L'héroïne principale, Violette, se voit découvrir une faculté qu'elle expérimente par hasard au cours d'une énième agression de rue. De là, elle va être accueillie par les Phallers qui vont l'aider à comprendre son pouvoir et à l'apprivoiser. Cette thématique sonne presque comme les romans fantastiques de notre enfance où un héros va prendre possession de son nouveau super-pouvoir. Violette a l'école du féminisme où elle commence à découvrir qu'elle n'est pas seule dans son désarroi ni dans sa situation. En effet, nombreuses sont les femmes de tous âges qui subissent les agressions en tout genre liées à leur condition féminine. Dans cette nouvelle école, elle va en apprendre plus et s'éduquer.

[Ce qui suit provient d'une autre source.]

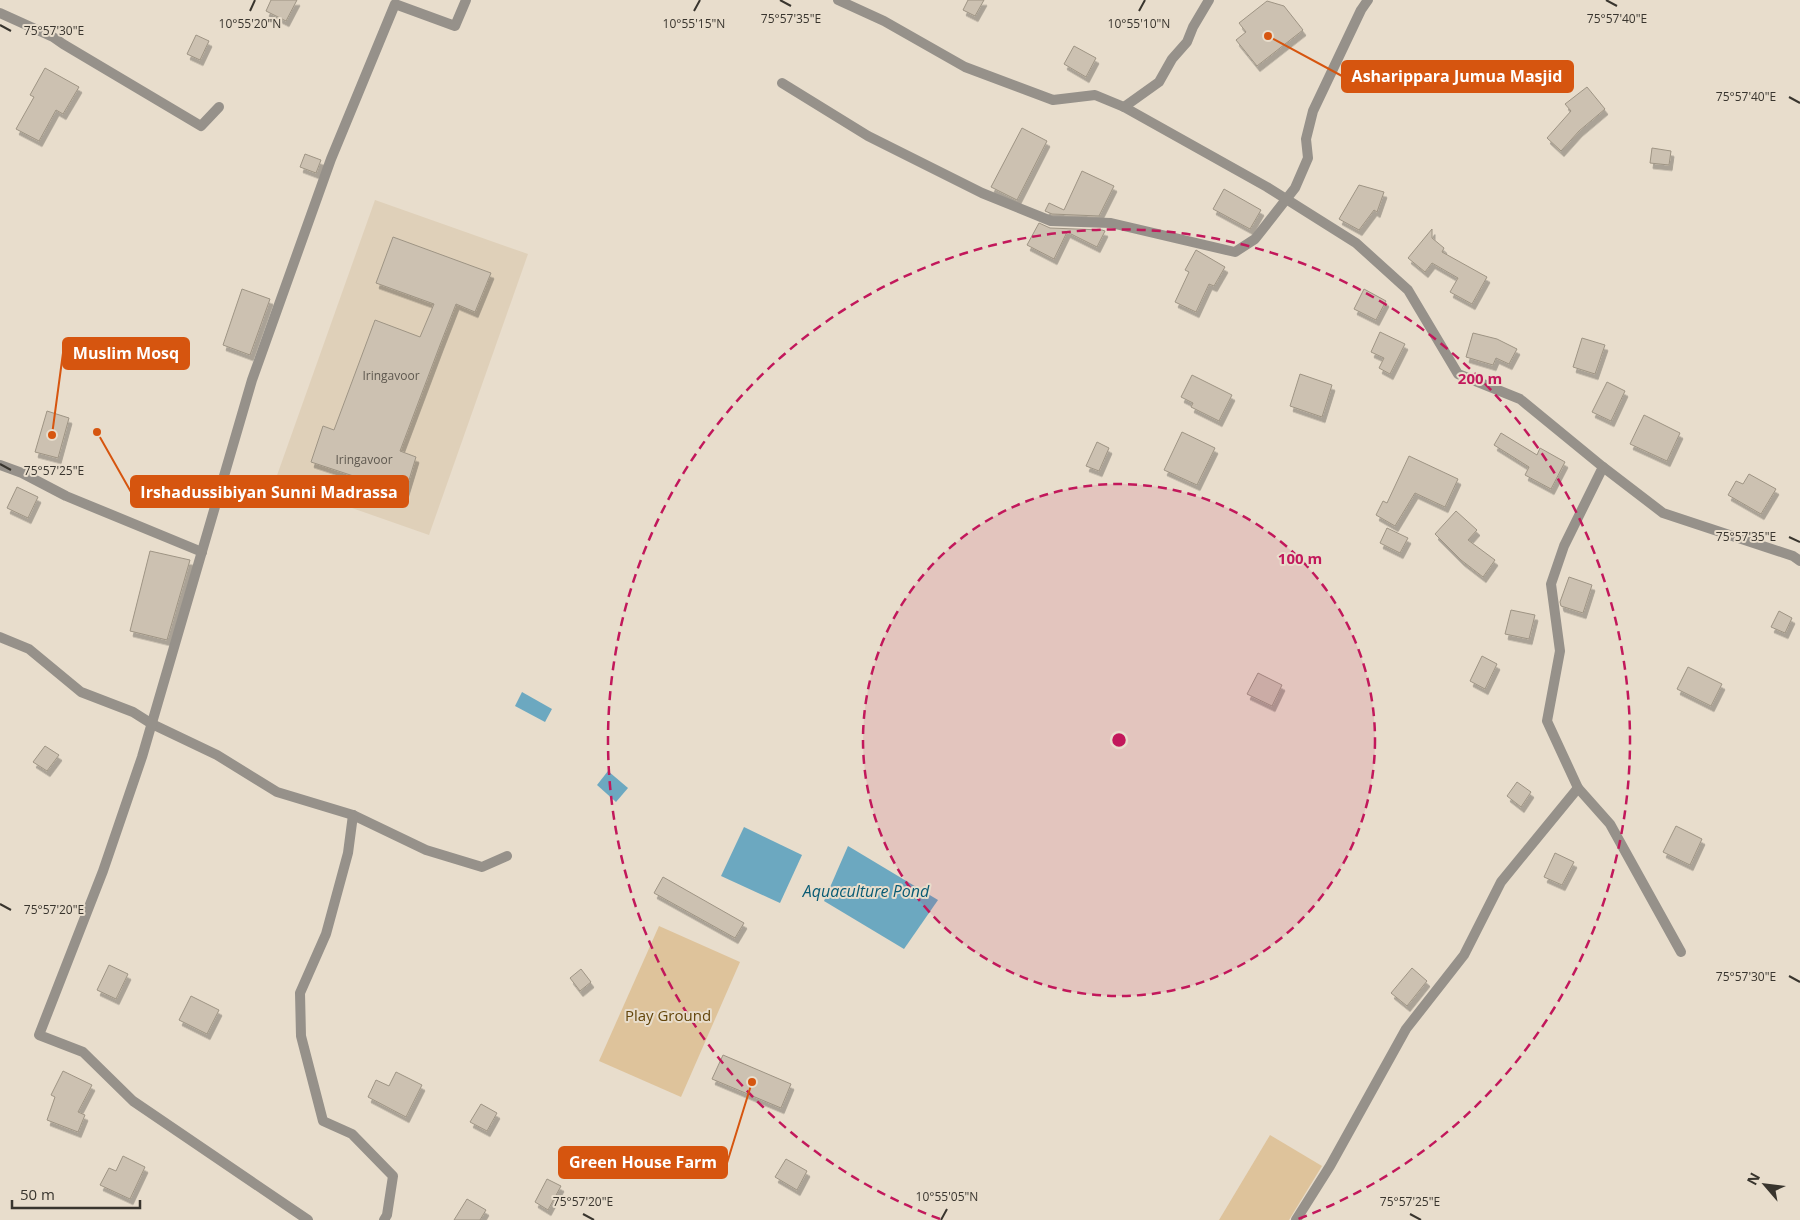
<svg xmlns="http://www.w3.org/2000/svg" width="1800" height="1220" font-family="'Open Sans',sans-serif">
	<defs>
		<filter id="shadow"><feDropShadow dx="3" dy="5.5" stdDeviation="0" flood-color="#0004"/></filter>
	</defs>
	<rect width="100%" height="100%" fill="#e8ddcc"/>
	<!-- built -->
	<polygon fill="#dfd0b9" points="375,200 528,254 429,535 275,481"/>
	<!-- green -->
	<g fill="#dec39b">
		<polygon points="659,926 740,962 681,1097 599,1061"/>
		<polygon points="1270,1135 1322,1166 1289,1220 1219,1220"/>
	</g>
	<!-- water -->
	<g fill="#6ca8c0">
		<polygon points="522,692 552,709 545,722 515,706"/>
		<polygon points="608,771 628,788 616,802 597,785"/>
		<polygon points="744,827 802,855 780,903 721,876"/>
		<polygon points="848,846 938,900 904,949 824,901"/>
	</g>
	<!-- building -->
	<g fill="#ccc1b1" stroke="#9e9484" filter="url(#shadow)">
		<polygon points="271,0 297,0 286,21 266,11"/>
		<polygon points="968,0 984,0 975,16 963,10"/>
		<polygon points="1267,1 1284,6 1303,30 1257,66 1236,40 1246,32 1239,23"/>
		<polygon points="196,35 209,41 200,60 187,54"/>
		<polygon points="1074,46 1096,58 1086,77 1064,64"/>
		<polygon points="45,68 79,87 63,114 56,110 39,141 16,129 34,97 30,95"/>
		<polygon points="1587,87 1605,109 1579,131 1561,151 1547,138 1571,111 1565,104"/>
		<polygon points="1022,128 1047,141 1017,200 991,187"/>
		<polygon points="1652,148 1671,151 1669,165 1650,163"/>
		<polygon points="305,154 321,160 316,173 300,167"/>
		<polygon points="1082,171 1114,186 1099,216 1052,214 1045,211 1049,203 1064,210"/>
		<polygon points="1359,185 1384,192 1377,212 1374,210 1359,230 1339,219"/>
		<polygon points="1224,189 1261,210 1250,229 1213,209"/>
		<polygon points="1039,223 1050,228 1102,230 1105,231 1097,247 1067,232 1054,259 1027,245"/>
		<polygon points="1432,229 1432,238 1444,248 1442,252 1487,277 1472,304 1450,292 1458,278 1432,263 1425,272 1408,258"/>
		<polygon points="393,237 491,273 475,312 456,304 440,345 400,451 416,457 405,493 311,462 323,426 334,430 375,320 420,337 434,304 376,283"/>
		<polygon points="1196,250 1225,267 1214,286 1209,284 1196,312 1175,302 1189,272 1185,270"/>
		<polygon points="242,289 270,299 250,355 223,345"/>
		<polygon points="1364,289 1386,301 1376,320 1354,309"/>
		<polygon points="1380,332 1405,344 1390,374 1379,368 1384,358 1371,352"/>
		<polygon points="1473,333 1497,339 1517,349 1509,364 1496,358 1493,365 1466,357"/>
		<polygon points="1582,338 1605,345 1595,374 1573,367"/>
		<polygon points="1300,374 1332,385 1322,417 1290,406"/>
		<polygon points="1192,375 1232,395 1219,421 1191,407 1193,403 1181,397"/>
		<polygon points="1607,382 1625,391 1611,421 1592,412"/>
		<polygon points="47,411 69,418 58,458 35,452"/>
		<polygon points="1644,415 1680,433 1667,461 1630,444"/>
		<polygon points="1182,432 1215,448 1197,485 1164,470"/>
		<polygon points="1501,433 1537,455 1540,448 1565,462 1551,489 1525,475 1529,467 1494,445"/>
		<polygon points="1097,442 1109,448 1099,471 1086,466"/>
		<polygon points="1409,456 1458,479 1445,507 1415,493 1395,526 1376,515 1383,501 1387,503"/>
		<polygon points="1749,474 1776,489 1761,514 1728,495 1736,481 1743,484"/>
		<polygon points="17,487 38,497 28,518 7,508"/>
		<polygon points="1456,511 1477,530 1468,540 1495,560 1483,577 1461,560 1435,534"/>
		<polygon points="1387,528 1408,538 1400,553 1380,543"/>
		<polygon points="150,551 190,560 167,640 130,631"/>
		<polygon points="1569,577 1592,585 1583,613 1561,606 1560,602"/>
		<polygon points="1511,610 1535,615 1529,639 1505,634"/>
		<polygon points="1779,611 1792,618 1785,633 1771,627"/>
		<polygon points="1482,656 1497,664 1485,689 1470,681"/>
		<polygon points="1688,667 1722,684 1711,706 1677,689"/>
		<polygon points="1258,673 1282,685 1272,706 1247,694"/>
		<polygon points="45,746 59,755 47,771 33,762"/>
		<polygon points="1517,782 1531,792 1521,807 1507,796"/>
		<polygon points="1676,826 1702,839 1690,865 1663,852"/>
		<polygon points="1555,853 1574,862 1562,885 1544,877"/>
		<polygon points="663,877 744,923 735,938 654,893"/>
		<polygon points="109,965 128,974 116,999 97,990"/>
		<polygon points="1412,968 1427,981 1407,1006 1391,993"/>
		<polygon points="581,969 591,982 580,991 570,978"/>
		<polygon points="191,996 219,1010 207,1034 179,1020"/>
		<polygon points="723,1055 791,1084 781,1108 712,1079"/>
		<polygon points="63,1071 92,1085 78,1112 85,1115 78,1132 47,1120 55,1097 51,1095"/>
		<polygon points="396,1072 422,1085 406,1117 368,1097 376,1080 389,1086"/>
		<polygon points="481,1104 497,1113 487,1131 470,1122"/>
		<polygon points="123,1156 145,1167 130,1199 100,1185 109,1168 116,1171"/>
		<polygon points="786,1159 807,1171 797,1190 775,1177"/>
		<polygon points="547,1179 561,1186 548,1210 535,1202"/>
		<polygon points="467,1199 486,1210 480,1220 454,1220"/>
	</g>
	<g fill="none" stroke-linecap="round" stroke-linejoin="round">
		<!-- minor -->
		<g stroke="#96918a" stroke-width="10">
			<polyline points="838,0 884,21 965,67 1053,100 1095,95 1124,107 1267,187 1356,243 1408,290 1458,374 1520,399 1603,467 1564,546 1551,584 1560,651 1547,721 1578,788 1501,882 1464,955 1406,1029 1330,1166 1296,1220"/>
			<polyline points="0,13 53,37 63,44 201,126 219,107"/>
			<polyline points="782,83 868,136 982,193 1051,221 1111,223 1235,252 1255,239 1295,188 1308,158 1306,139 1313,111 1361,10 1368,0"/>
			<polyline points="1124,107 1159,82 1172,59 1187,42 1193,27 1209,0"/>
			<polyline points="0,465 22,473 66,496 202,552"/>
			<polyline points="1603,467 1663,513 1793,556 1800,561"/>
			<polyline points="0,637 29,649 81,692 133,712 152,724 217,755 277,792 353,815 426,850 482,867 507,856"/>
			<polyline points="1578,788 1610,824 1681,952"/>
			<polyline points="353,815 348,853 326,934 300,993 301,1036 323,1121 352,1134 393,1176 387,1215 384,1220"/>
			<polyline points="308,1220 133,1101 83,1052 39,1035 103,871 142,757 252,380 331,159 395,4 455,26 466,0"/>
		</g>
	</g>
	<!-- ticks -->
	<path fill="none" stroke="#39352e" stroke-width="2" d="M780,0L791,6M1606,0L1617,6M250,11L255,0M694,11L700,0M1139,11L1145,0M0,25L11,31M1789,97L1800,103M0,464L11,470M1789,537L1800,542M0,904L11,910M1789,976L1800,982M583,1214L594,1220M1410,1214L1421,1220M941,1220L947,1209"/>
	<!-- distance rings -->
	<circle cx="1119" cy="740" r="256" fill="#c2185b" fill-opacity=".12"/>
	<g fill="none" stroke="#c2185b" stroke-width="2.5" stroke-dasharray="9 6">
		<circle cx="1119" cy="740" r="256"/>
		<path d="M940 1219A511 511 0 1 1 1298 1219"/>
	</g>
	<g text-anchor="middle" stroke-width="4" stroke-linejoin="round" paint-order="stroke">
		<!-- number labels -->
		<g font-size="12" fill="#5e584f">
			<text x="391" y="380">Iringavoor</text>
			<text x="364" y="464">Iringavoor</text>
		</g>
		<!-- park labels -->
		<g font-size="15" fill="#63450a" stroke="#e8ddcc">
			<text x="668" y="1021">Play Ground</text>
		</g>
		<!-- water labels -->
		<g font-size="16" font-style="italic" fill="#095b74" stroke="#e8ddcc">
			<text x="866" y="897">Aquaculture Pond</text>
		</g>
	</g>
	<g font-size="12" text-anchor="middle" fill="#39352e" stroke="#e8ddcc" stroke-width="4" stroke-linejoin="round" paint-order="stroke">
		<text x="791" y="23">75°57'35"E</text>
		<text x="1617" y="23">75°57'40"E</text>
		<text x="250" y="28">10°55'20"N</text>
		<text x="694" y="28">10°55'15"N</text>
		<text x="1139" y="28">10°55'10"N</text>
		<text x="54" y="35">75°57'30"E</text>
		<text x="1746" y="101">75°57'40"E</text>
		<text x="54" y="475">75°57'25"E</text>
		<text x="1746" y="541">75°57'35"E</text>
		<text x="54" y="914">75°57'20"E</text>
		<text x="1746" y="981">75°57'30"E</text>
		<text x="947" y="1201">10°55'05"N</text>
		<text x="583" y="1206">75°57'20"E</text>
		<text x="1410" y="1206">75°57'25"E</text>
	</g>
	<circle cx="1119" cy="740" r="8" fill="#c2185b" stroke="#e8ddcc" stroke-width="2.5"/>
	<g font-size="15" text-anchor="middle" font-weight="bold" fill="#c2185b" stroke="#e8ddcc" stroke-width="4" stroke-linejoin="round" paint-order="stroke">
		<text x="1480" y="384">200 m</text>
		<text x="1300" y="564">100 m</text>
	</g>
	<!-- callouts -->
	<path fill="none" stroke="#d6550f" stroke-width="2" d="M1268 36L1342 76M52 435L63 353M97 432L131 492M752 1082L727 1163"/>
	<g fill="#d6550f" stroke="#e8ddcc" stroke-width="2">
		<circle cx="1268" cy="36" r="5"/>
		<circle cx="52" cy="435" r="5"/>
		<circle cx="97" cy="432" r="5"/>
		<circle cx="752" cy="1082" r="5"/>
	</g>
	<g fill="#d6550f" stroke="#d6550f" stroke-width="2">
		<rect x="1342" y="61" width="231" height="31" rx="5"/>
		<rect x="63" y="338" width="126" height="31" rx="5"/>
		<rect x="131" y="476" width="277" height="31" rx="5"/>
		<rect x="559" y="1147" width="168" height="31" rx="5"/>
	</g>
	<g font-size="16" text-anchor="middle" font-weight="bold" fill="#fff">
		<text x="1457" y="82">Asharippara Jumua Masjid</text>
		<text x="126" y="359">Muslim Mosq</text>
		<text x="269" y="498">Irshadussibiyan Sunni Madrassa</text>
		<text x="643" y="1168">Green House Farm</text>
	</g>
	<!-- north arrow -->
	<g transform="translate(1765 1185) rotate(298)" stroke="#e8ddcc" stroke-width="4" paint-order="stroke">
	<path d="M0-4L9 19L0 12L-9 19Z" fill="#39352e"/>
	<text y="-8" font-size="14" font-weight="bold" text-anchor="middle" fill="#39352e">N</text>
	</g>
	<!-- scale -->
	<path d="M12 1200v8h128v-8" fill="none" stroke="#39352e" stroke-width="2.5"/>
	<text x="20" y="1200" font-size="15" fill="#39352e" stroke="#e8ddcc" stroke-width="4" paint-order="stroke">50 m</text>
</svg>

En parallèle, on a un groupuscule très macho, les Virilitas, qui veulent en finir avec les Phallers car elles remettent en cause le patriarcat et leurs acquis.
C'est un texte sur un sujet délicat mais Chloe Delaume à réussit avec subtilité à l'amener avec le ton de l'humour. Certains passages sont cocasses, d'autres poignants mais tout reste cohérent. Une lecture qui amène à s'interroger sur le féminisme ou qui complète bien ce qu'on aurait déjà lu/appris auparavant.